## What you need to do:
Answer these questions from the text on density maps of player data:
(a) In the Colab notebook, which tracking points are sampled to reduce processing time?
(b) What is the main problem with applying traditional two-dimensional KDE to tracking data?
(c) Where are most of player 4's events located?

## Text under study:
((

The density value may be precomputed before loading into Tableau or any other visual analysis platform. This gives you full control over how the density surface is calculated. This requires calculating a grid to overlay the pitch, then calculating the estimate for each grid cell.

Unfortunately, there is no straight-forward way to visualize this grid in Tableau. One way I do like, is to use circle symbols scaled and colored by the density. I think this gives an interesting look, while also revealing the density of the locations.

Alternatively, you can actually apply the density mark to the density value, which effectively smooths the circles. At the same time it produces a lot of overlap.

Finally, the heatmap \ table approach can reproduce the grid of the KDE.

Tracking data can reveal more about the player’s off the ball positioning. However, there are arguments against using traditional KDE two-dimensional techniques when using this type of data. The main problem is that these points are not independent of each other. The location of a player and point 2 is dependent on where they were during point 1. This falls in the area of “spatial autocorrelation.”

One option for handling this is to introduce some spatial dependence structure into the calculation of distances. For the KDE-DT approach, this means you generate a Delaunay triangulation of the points, then convert this to a network. The distance between the cell and known points is calculated along this DT network. For example, for a given cell, find the nearest tracking point. From that nearest tracking point calculate the network distance to all other points within a bandwidth. Then use this distance in the kernel as you would for the two-dimensional KDE.

In the Colab notebook, I sample every 8th tracking point to reduce some of the processing time. Creating a network for each player and calculating the distance to points along the network graph can be time-consuming.

This may produce strikingly different views of the player’s movement during the match. Consider player 4 for example. Below is the Tableau Density for all their event data. Most of their events are located along the edges of the pitch.

Player 4 Event Density

Compared to their raw trajectory data (their tracking data as individual points). This spaghetti plot shows movement all over the pitch. There are two larger areas that are reflective of the two periods of the match.

Player 4 Raw Trajectories

The traditional KDE approach in Tableau is not much cleaner, but there are a few darker blue spots that indicate a lot of activity.

Player 4 Density from Tracking

Finally, the KDE-DT is revealing for two areas of the pitch that are very distinct from the event-based data. Much more time was spent in these areas, perhaps moving further to the outside to receive or distribute the ball. Player 4 also looked like they stayed on the outside of the box, before moving to the lower corner for actual on the ball action. The comparison of these two datasets reveals a lot of information about the activities of that player.

))

## Information supplied:
((

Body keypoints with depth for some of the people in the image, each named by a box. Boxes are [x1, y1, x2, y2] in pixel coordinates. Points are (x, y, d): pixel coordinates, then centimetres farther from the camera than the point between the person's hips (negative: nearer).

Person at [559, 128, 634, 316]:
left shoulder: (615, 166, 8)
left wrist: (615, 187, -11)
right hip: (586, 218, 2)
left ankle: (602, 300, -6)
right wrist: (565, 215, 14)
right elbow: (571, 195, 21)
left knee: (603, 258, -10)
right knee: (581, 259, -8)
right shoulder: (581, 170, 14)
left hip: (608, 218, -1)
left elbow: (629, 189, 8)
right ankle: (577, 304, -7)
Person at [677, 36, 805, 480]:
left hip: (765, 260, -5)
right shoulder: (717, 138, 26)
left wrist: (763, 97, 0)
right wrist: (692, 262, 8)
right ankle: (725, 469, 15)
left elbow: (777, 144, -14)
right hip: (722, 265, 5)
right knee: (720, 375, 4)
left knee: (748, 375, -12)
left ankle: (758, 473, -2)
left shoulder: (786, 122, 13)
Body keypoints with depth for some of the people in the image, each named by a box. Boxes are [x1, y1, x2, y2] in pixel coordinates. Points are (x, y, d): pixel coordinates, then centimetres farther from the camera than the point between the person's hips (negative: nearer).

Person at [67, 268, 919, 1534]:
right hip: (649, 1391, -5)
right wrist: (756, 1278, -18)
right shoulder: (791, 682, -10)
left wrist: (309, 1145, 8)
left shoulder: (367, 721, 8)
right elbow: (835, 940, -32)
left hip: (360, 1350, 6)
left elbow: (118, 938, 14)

))

## Written answer:
(a) Every 8th tracking point.
(b) The points are not independent of each other.
(c) Along the edges of the pitch.